- _Exercise details_:
All of the lines below are to be transcribed faithfully, with pictures excluded from the copy.

- _Recorded information_:
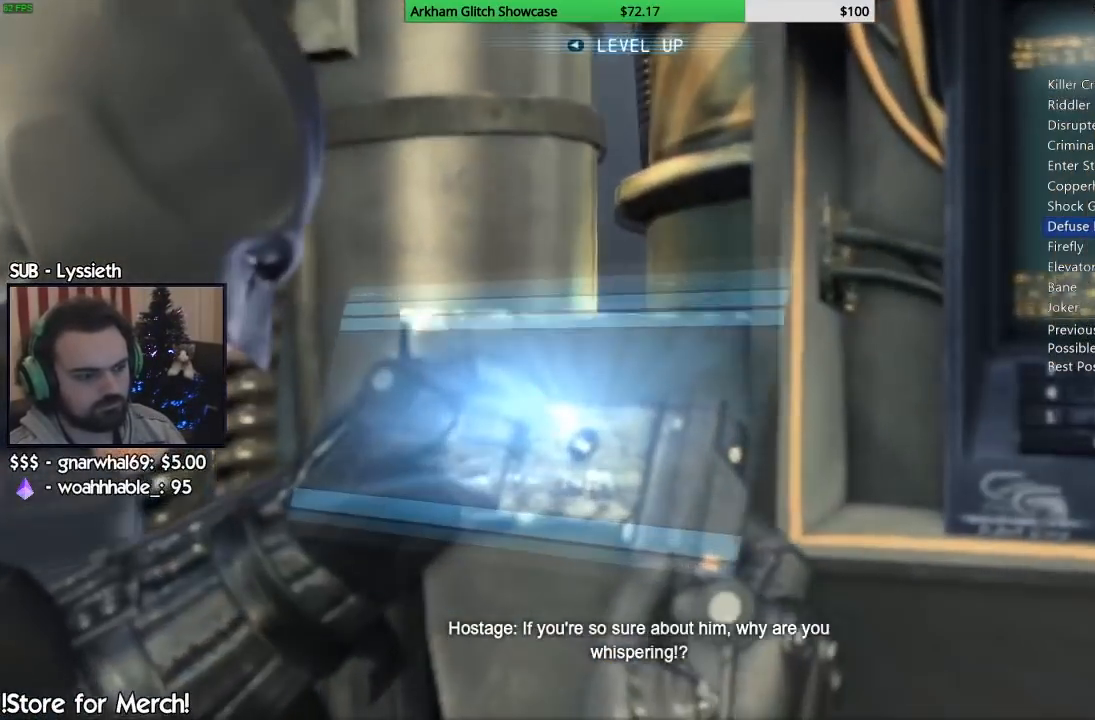
{"dt_ms": 500, "buttons": [], "left_stick": "up-left", "right_stick": "right", "button_events": []}
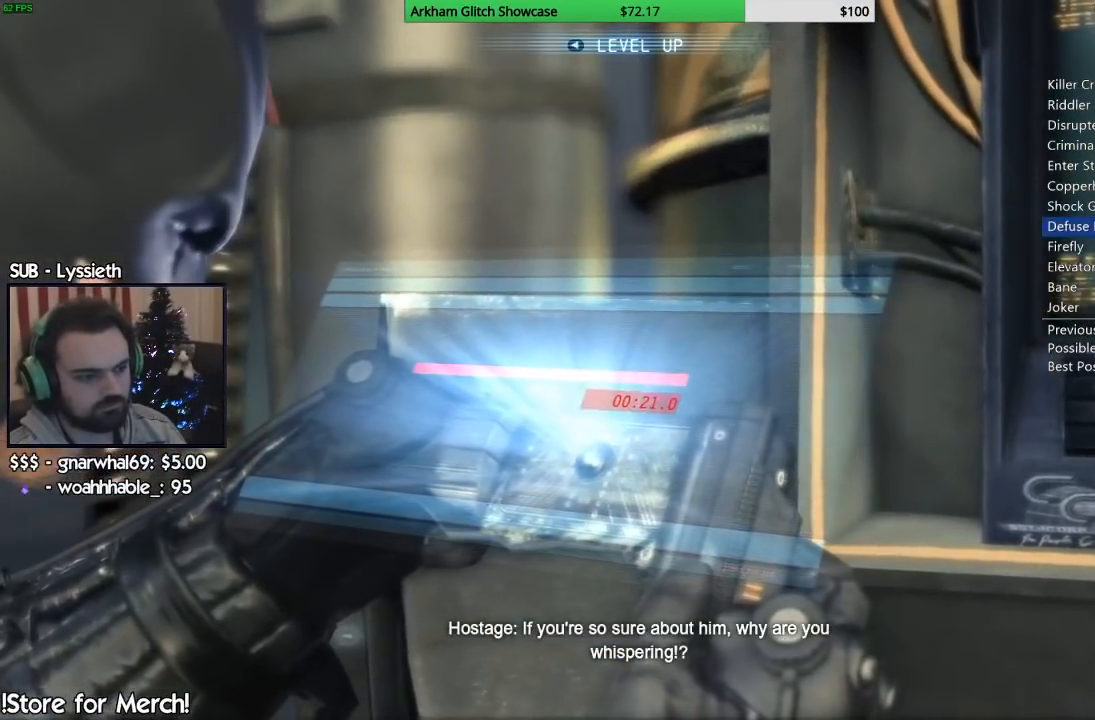
{"dt_ms": 500, "buttons": [], "left_stick": "up-left", "right_stick": "up-right", "button_events": []}
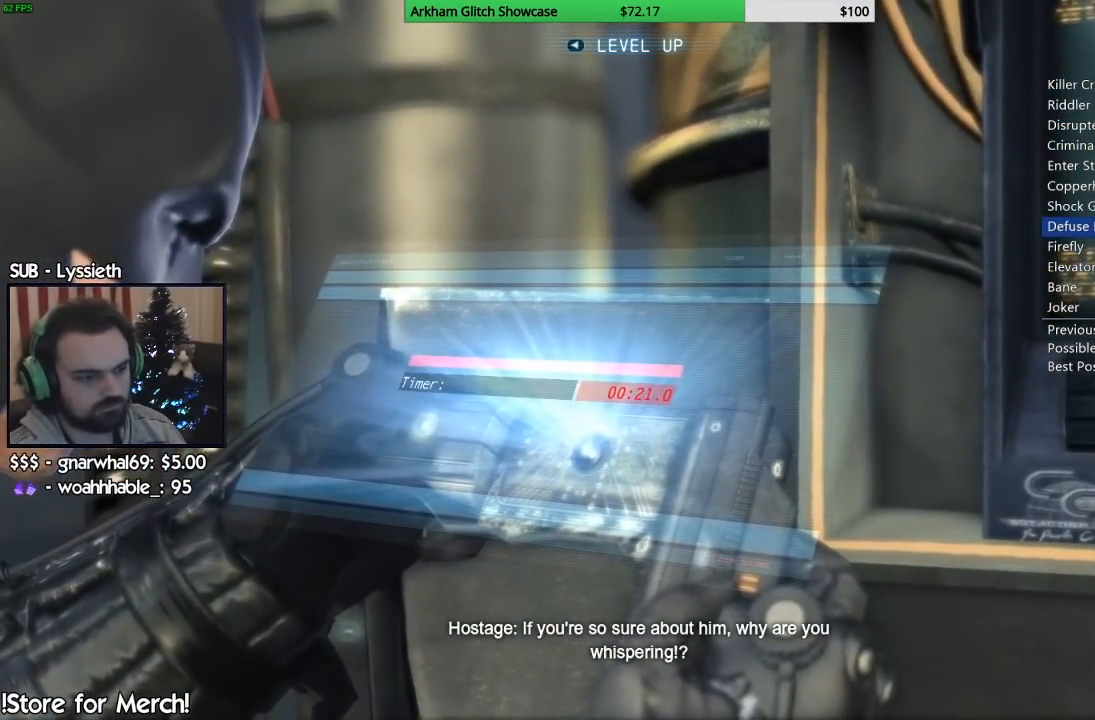
{"dt_ms": 500, "buttons": [], "left_stick": "up-left", "right_stick": "up-right", "button_events": []}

- _Written answer_:
{"dt_ms": 500, "buttons": [], "left_stick": "up-left", "right_stick": "right", "button_events": []}
{"dt_ms": 500, "buttons": [], "left_stick": "up-left", "right_stick": "up-right", "button_events": []}
{"dt_ms": 500, "buttons": [], "left_stick": "up-left", "right_stick": "up-right", "button_events": []}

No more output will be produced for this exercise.